[Exercise input]

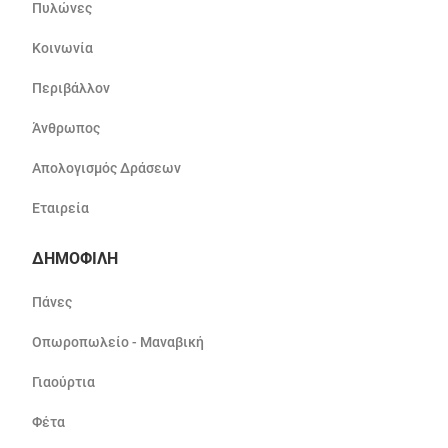
Πυλώνες
Κοινωνία
Περιβάλλον
Άνθρωπος
Απολογισμός Δράσεων
Εταιρεία
ΔΗΜΟΦΙΛΗ
Πάνες
Οπωροπωλείο - Μαναβική
Γιαούρτια
Φέτα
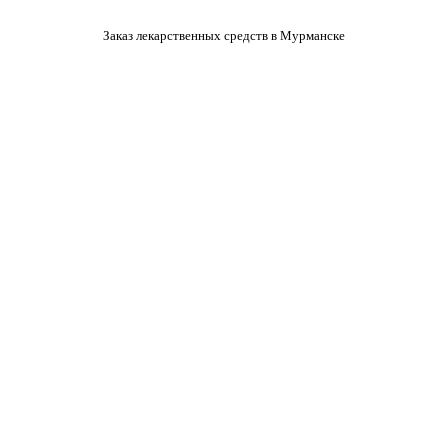
Заказ лекарственных средств в Мурманске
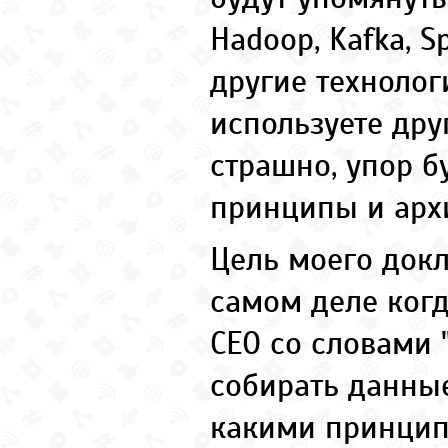
Hadoop, Kafka, S
другие технолог
используете друг
страшно, упор б
принципы и архи
Цель моего докл
самом деле когд
CEO со словами 
собирать данные
какими принци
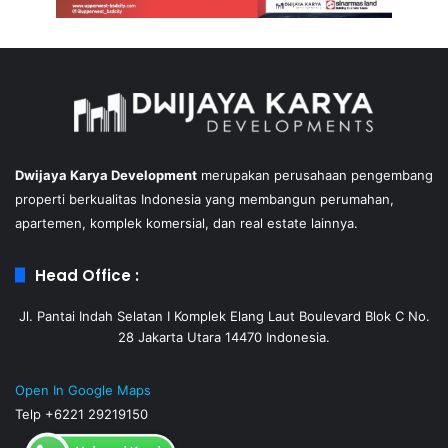
Dwijaya Karya Development
merupakan perusahaan pengembang
properti berkualitas Indonesia yang membangun perumahan,
apartemen, komplek komersial, dan real estate lainnya.
Head Office :
Jl. Pantai Indah Selatan I Komplek Elang Laut Boulevard Blok C No.
28 Jakarta Utara 14470 Indonesia.
Open In Google Maps
Telp +6221 29219150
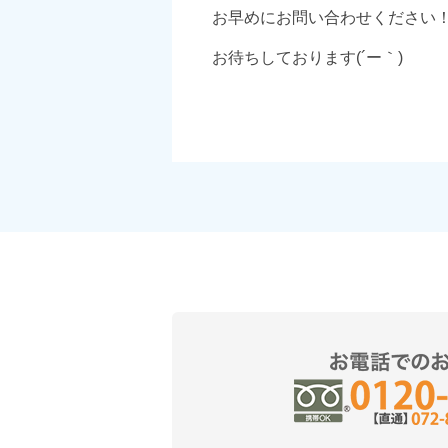
お早めにお問い合わせください
お待ちしております(´ー｀)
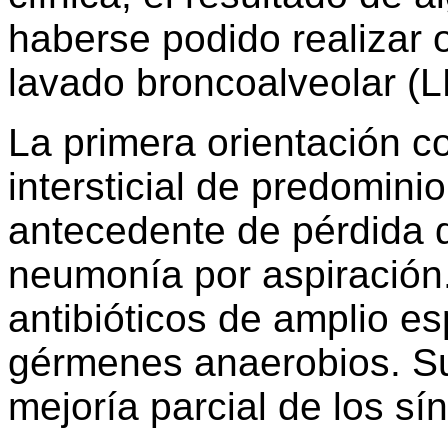
haberse podido realizar 
lavado broncoalveolar (L
La primera orientación con
intersticial de predomini
antecedente de pérdida 
neumonía por aspiración. 
antibióticos de amplio es
gérmenes anaerobios. Su
mejoría parcial de los sí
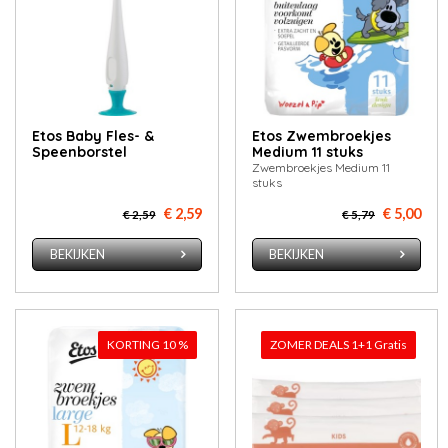
Etos Baby Fles- &
Etos Zwembroekjes
Speenborstel
Medium 11 stuks
Zwembroekjes Medium 11
stuks
€ 2,59
€ 5,00
€ 2,59
€ 5,79
BEKIJKEN
BEKIJKEN
KORTING 10 %
ZOMER DEALS 1+1 Gratis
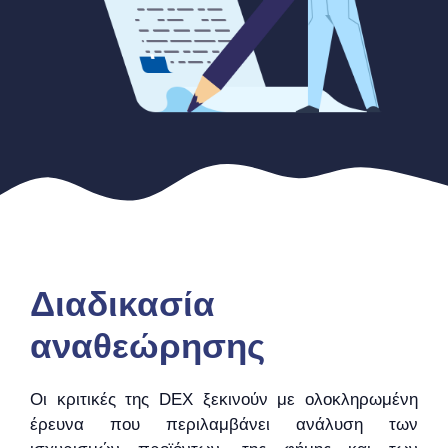
Διαδικασία
αναθεώρησης
Οι κριτικές της DEX ξεκινούν με ολοκληρωμένη
έρευνα που περιλαμβάνει ανάλυση των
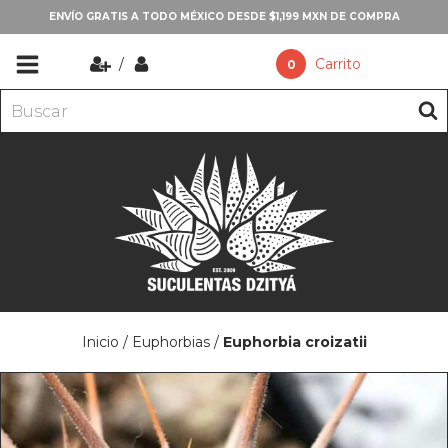
ENVÍO GRATIS A TODO MÉXICO DESDE $1,199 MXN DE COMPRA
/
Carrito
0
Inicio
/
Euphorbias
/
Euphorbia croizatii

[/Exercise input]

* [Task directions] Begin at the line that has "Hadoop, Kafka, S" and stop after the final line. Swap "BEKIJKEN" for "BEKIJK" in those lines and write them out again with nothing else changed, leaving out the pictures.

* [Solution]
Hadoop, Kafka, S
другие технолог
используете друг
страшно, упор б
принципы и архи
Цель моего докл
самом деле когд
CEO со словами 
собирать данные
какими принци
Dwijaya Karya Development
merupakan perusahaan pengembang
properti berkualitas Indonesia yang membangun perumahan,
apartemen, komplek komersial, dan real estate lainnya.
Head Office :
Jl. Pantai Indah Selatan I Komplek Elang Laut Boulevard Blok C No.
28 Jakarta Utara 14470 Indonesia.
Open In Google Maps
Telp +6221 29219150
お早めにお問い合わせください
お待ちしております(´ー｀)
haberse podido realizar 
lavado broncoalveolar (L
La primera orientación con
intersticial de predomini
antecedente de pérdida 
neumonía por aspiración. 
antibióticos de amplio es
gérmenes anaerobios. Su
mejoría parcial de los sí
Etos Baby Fles- &
Etos Zwembroekjes
Speenborstel
Medium 11 stuks
Zwembroekjes Medium 11
stuks
€ 2,59
€ 5,00
€ 2,59
€ 5,79
BEKIJK
BEKIJK
KORTING 10 %
ZOMER DEALS 1+1 Gratis
Διαδικασία
αναθεώρησης
Οι κριτικές της DEX ξεκινούν με ολοκληρωμένη
έρευνα που περιλαμβάνει ανάλυση των
ENVÍO GRATIS A TODO MÉXICO DESDE $1,199 MXN DE COMPRA
/
Carrito
0
Inicio
/
Euphorbias
/
Euphorbia croizatii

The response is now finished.